Mary Dwight

Personal information
- Full name: Mary Phyllis Dwight
- Nationality: American
- Born: 3 December 1951 (age 74) Kansas City, Missouri, U.S.

Sport
- Sport: Handball

= Mary Dwight =

American handball player

Mary Phyllis Dwight (born December 3, 1951, in Kansas City, Missouri) is an American former handball player who competed in the 1984 Summer Olympics.

==Early life==
Mary Phyl Dwight attended Southwest Missouri State and was a multi-sport athlete. Dwight was on the softball, volleyball, basketball, track, and cross country teams.

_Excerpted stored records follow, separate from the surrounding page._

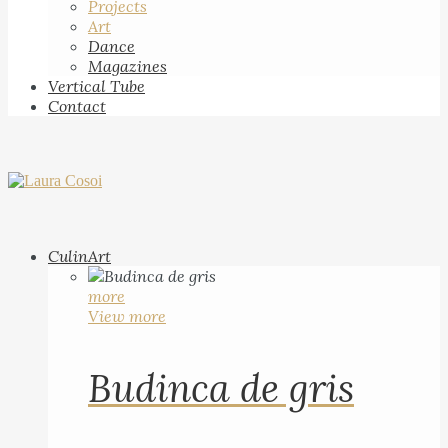
Projects
Art
Dance
Magazines
Vertical Tube
Contact
CulinArt
more
View more
Budinca de gris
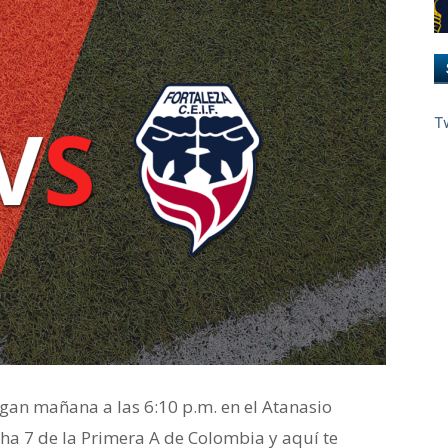
T
gan mañana a las 6:10 p.m. en el Atanasio
echa 7 de la Primera A de Colombia y aquí te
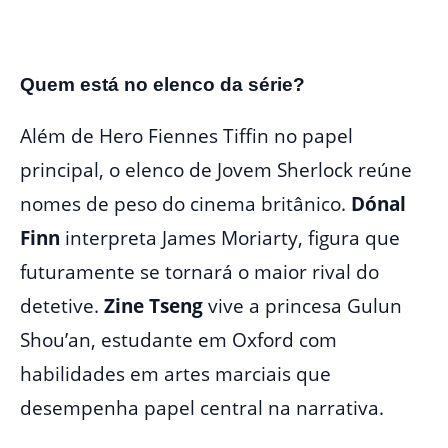
Quem está no elenco da série?
Além de Hero Fiennes Tiffin no papel
principal, o elenco de Jovem Sherlock reúne
nomes de peso do cinema britânico.
Dónal
Finn
interpreta James Moriarty, figura que
futuramente se tornará o maior rival do
detetive.
Zine Tseng
vive a princesa Gulun
Shou’an, estudante em Oxford com
habilidades em artes marciais que
desempenha papel central na narrativa.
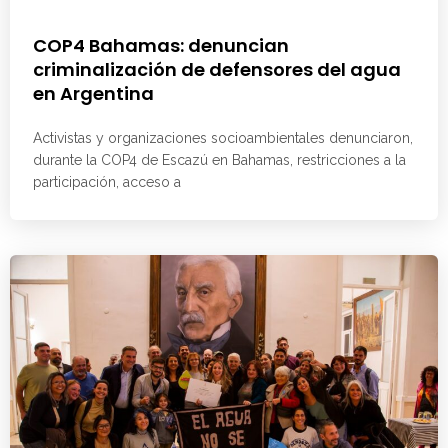
COP4 Bahamas: denuncian
criminalización de defensores del agua
en Argentina
Activistas y organizaciones socioambientales denunciaron,
durante la COP4 de Escazú en Bahamas, restricciones a la
participación, acceso a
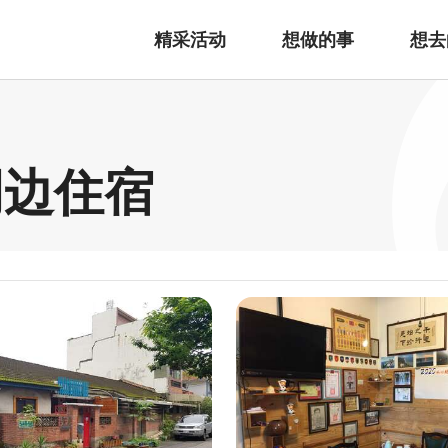
精采活动
想做的事
想去
周边住宿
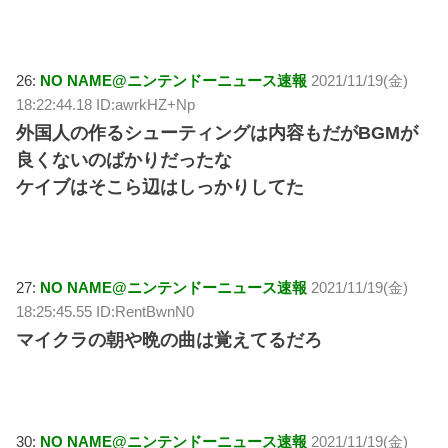
26:
NO NAME@ニンテンドーニュース速報
2021/11/19(金)
18:22:44.18 ID:awrkHZ+Np
外国人の作るシューティングは内容もだがBGMが
良くないのばかりだったな
ケイブはそこら辺はしっかりしてた
27:
NO NAME@ニンテンドーニュース速報
2021/11/19(金)
18:25:45.55 ID:RentBwnN0
マイクラの朝や晩の曲は覚えてるだろ
30:
NO NAME@ニンテンドーニュース速報
2021/11/19(金)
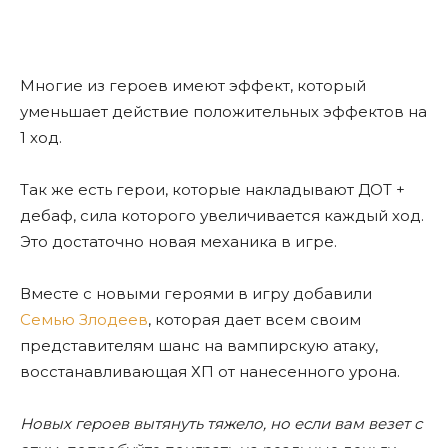
Многие из героев имеют эффект, который
уменьшает действие положительных эффектов на
1 ход.
Так же есть герои, которые накладывают ДОТ +
дебаф, сила которого увеличивается каждый ход.
Это достаточно новая механика в игре.
Вместе с новыми героями в игру добавили
Семью Злодеев
, которая дает всем своим
представителям шанс на вампирскую атаку,
восстанавливающая ХП от нанесенного урона.
Новых героев вытянуть тяжело, но если вам везет с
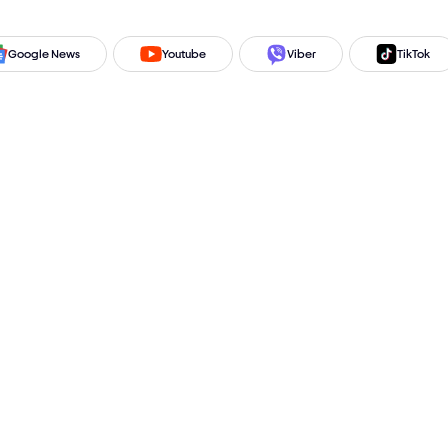
Google News
Youtube
Viber
TikTok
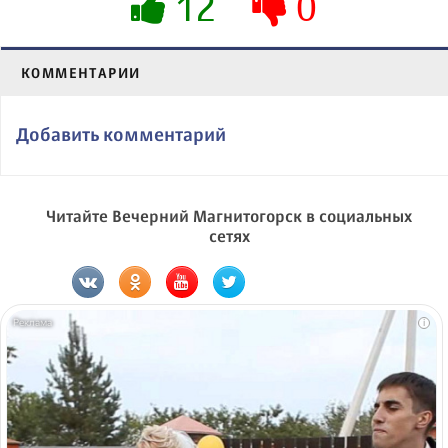
12
0
КОММЕНТАРИИ
Добавить комментарий
Читайте Вечерний Магнитогорск в социальных
сетях
i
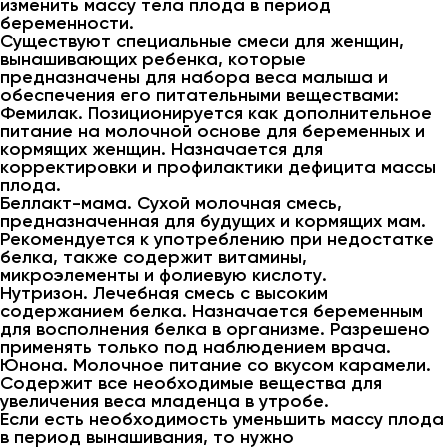
изменить массу тела плода в период
беременности.
Существуют специальные смеси для женщин,
вынашивающих ребенка, которые
предназначены для набора веса малыша и
обеспечения его питательными веществами:
Фемилак. Позиционируется как дополнительное
питание на молочной основе для беременных и
кормящих женщин. Назначается для
корректировки и профилактики дефицита массы
плода.
Беллакт-мама. Сухой молочная смесь,
предназначенная для будущих и кормящих мам.
Рекомендуется к употреблению при недостатке
белка, также содержит витамины,
микроэлементы и фолиевую кислоту.
Нутризон. Лечебная смесь с высоким
содержанием белка. Назначается беременным
для восполнения белка в организме. Разрешено
применять только под наблюдением врача.
Юнона. Молочное питание со вкусом карамели.
Содержит все необходимые вещества для
увеличения веса младенца в утробе.
Если есть необходимость уменьшить массу плода
в период вынашивания, то нужно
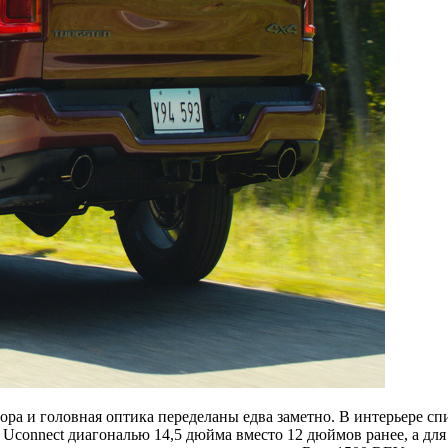
ра и головная оптика переделаны едва заметно. В интерьере сп
Uconnect диагональю 14,5 дюйма вместо 12 дюймов ранее, а для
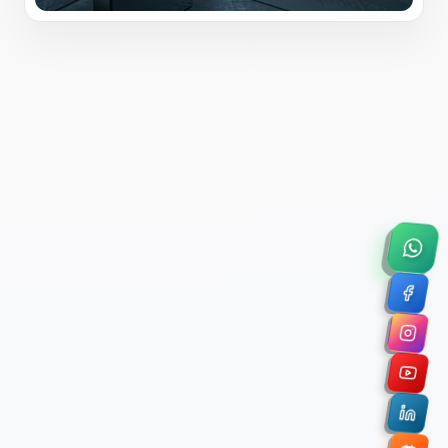
×
Solicitar Asesoría Comercial
Déjanos tus datos y nos pondremos en contacto
contigo para agendar una videollamada de 45
minutos.
Nombre Completo *
Correo Electrónico Corporativo *
Nombre de la Organización / Institución *
Cuéntanos un poco sobre tu proyecto (opcional)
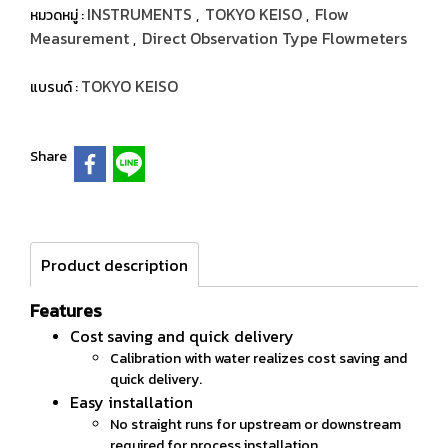
INSTRUMENTS
TOKYO KEISO
Flow
หมวดหมู่ :
,
,
Measurement
Direct Observation Type Flowmeters
,
TOKYO KEISO
แบรนด์ :
Share
Product description
Features
Cost saving and quick delivery
Calibration with water realizes cost saving and
quick delivery.
Easy installation
No straight runs for upstream or downstream
required for process installation.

Dwight was an All-American sprinter for the Missouri State Lady Bears track and field team, finishing 3rd in the 4 × 440 yards relay at the 1973 AIAW Outdoor Track and Field Championships.

==Career==
===Handball===
She was the captain of the US women's handball team, starting in 1974. In 1979, she started to play full time for the national team. Dwight played handball at the 1984 Summer Olympics.

===Coaching===
====Kansas State====
Dwight started her coaching career at Kansas State.

With the volleyball team she accrued a record of 108-88-4, coaching from 1975 to 1979.

The softball team finished 43-81.

====University of Iowa====
Mary Phyl Dwight was a volleyball coach for the University of Iowa Hawkeyes women's volleyball.